Current limitations to the texture unit
Once we have explained its usefulness, we have to take into account what are the limitations regarding the unit of textures for interpolation. The usual texture format is RGBA8888 where each of the components has an 8-bit precision and therefore has 256 values per color component.
This greatly facilitates the implementation of hardware-level texture interpolation. Since although each texture unit takes the 32 bits of each pixel internally from the data cache, each of the four component components is processed separately, rather than jointly.

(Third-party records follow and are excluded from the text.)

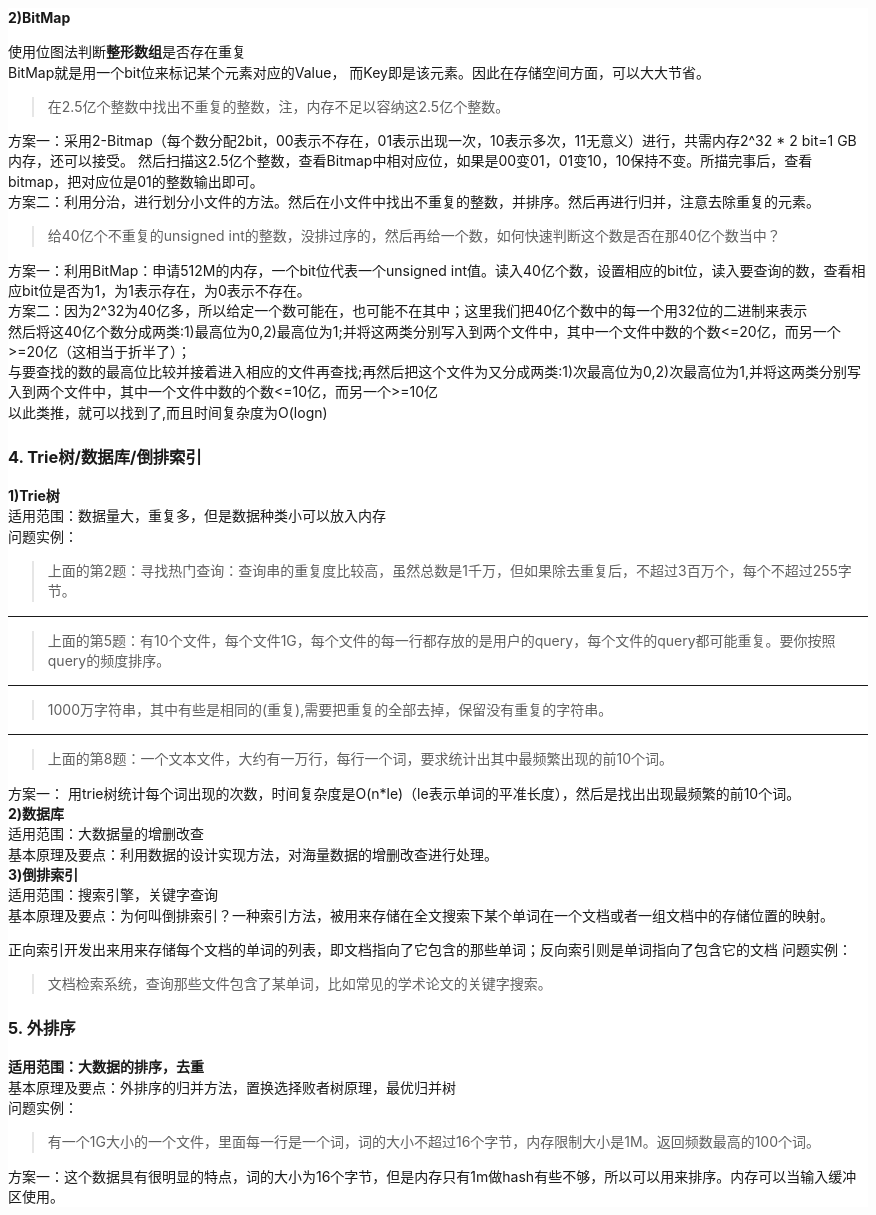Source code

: **2)BitMap**  

使用位图法判断**整形数组**是否存在重复     
BitMap就是用一个bit位来标记某个元素对应的Value， 而Key即是该元素。因此在存储空间方面，可以大大节省。 
> 在2.5亿个整数中找出不重复的整数，注，内存不足以容纳这2.5亿个整数。

方案一：采用2-Bitmap（每个数分配2bit，00表示不存在，01表示出现一次，10表示多次，11无意义）进行，共需内存2^32 * 2 bit=1 GB内存，还可以接受。
然后扫描这2.5亿个整数，查看Bitmap中相对应位，如果是00变01，01变10，10保持不变。所描完事后，查看bitmap，把对应位是01的整数输出即可。  
方案二：利用分治，进行划分小文件的方法。然后在小文件中找出不重复的整数，并排序。然后再进行归并，注意去除重复的元素。  
> 给40亿个不重复的unsigned int的整数，没排过序的，然后再给一个数，如何快速判断这个数是否在那40亿个数当中？

方案一：利用BitMap：申请512M的内存，一个bit位代表一个unsigned int值。读入40亿个数，设置相应的bit位，读入要查询的数，查看相应bit位是否为1，为1表示存在，为0表示不存在。    
方案二：因为2^32为40亿多，所以给定一个数可能在，也可能不在其中；这里我们把40亿个数中的每一个用32位的二进制来表示    
       然后将这40亿个数分成两类:1)最高位为0,2)最高位为1;并将这两类分别写入到两个文件中，其中一个文件中数的个数<=20亿，而另一个>=20亿（这相当于折半了）；  
       与要查找的数的最高位比较并接着进入相应的文件再查找;再然后把这个文件为又分成两类:1)次最高位为0,2)次最高位为1,并将这两类分别写入到两个文件中，其中一个文件中数的个数<=10亿，而另一个>=10亿  
       以此类推，就可以找到了,而且时间复杂度为O(logn)  

### 4. Trie树/数据库/倒排索引
**1)Trie树**  
适用范围：数据量大，重复多，但是数据种类小可以放入内存    
问题实例：  
> 上面的第2题：寻找热门查询：查询串的重复度比较高，虽然总数是1千万，但如果除去重复后，不超过3百万个，每个不超过255字节。  
---
> 上面的第5题：有10个文件，每个文件1G，每个文件的每一行都存放的是用户的query，每个文件的query都可能重复。要你按照query的频度排序。  
---
> 1000万字符串，其中有些是相同的(重复),需要把重复的全部去掉，保留没有重复的字符串。  
---
> 上面的第8题：一个文本文件，大约有一万行，每行一个词，要求统计出其中最频繁出现的前10个词。
    
方案一： 用trie树统计每个词出现的次数，时间复杂度是O(n*le)（le表示单词的平准长度），然后是找出出现最频繁的前10个词。  
**2)数据库**  
适用范围：大数据量的增删改查  
基本原理及要点：利用数据的设计实现方法，对海量数据的增删改查进行处理。  
**3)倒排索引**  
适用范围：搜索引擎，关键字查询  
基本原理及要点：为何叫倒排索引？一种索引方法，被用来存储在全文搜索下某个单词在一个文档或者一组文档中的存储位置的映射。  

正向索引开发出来用来存储每个文档的单词的列表，即文档指向了它包含的那些单词；反向索引则是单词指向了包含它的文档 
问题实例：  
> 文档检索系统，查询那些文件包含了某单词，比如常见的学术论文的关键字搜索。


### 5. 外排序

**适用范围：大数据的排序，去重**  
基本原理及要点：外排序的归并方法，置换选择败者树原理，最优归并树  
问题实例：  
> 有一个1G大小的一个文件，里面每一行是一个词，词的大小不超过16个字节，内存限制大小是1M。返回频数最高的100个词。  

方案一：这个数据具有很明显的特点，词的大小为16个字节，但是内存只有1m做hash有些不够，所以可以用来排序。内存可以当输入缓冲区使用。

The problems with this implementation? When the texture unit performs the interpolation of each of the 4 components, it does so using only 256 values, which despite facilitating the hardware-level implementation of the texture interpolation cuts the precision of the data that can be obtained, for what we do not end up with the ideal result for the interpolation, but an approximation to it.
This lack of precision in combination with the fact of using few samples per pixel causes that many times in the textures of the games image artifacts are generated that poison the final quality of the scene. The best solution? Using much more complex interpolation methods such as bicubic interpolation, but this means taking the hardware to much higher levels of complexity than there is now, as this would require four times the bandwidth with the data cache.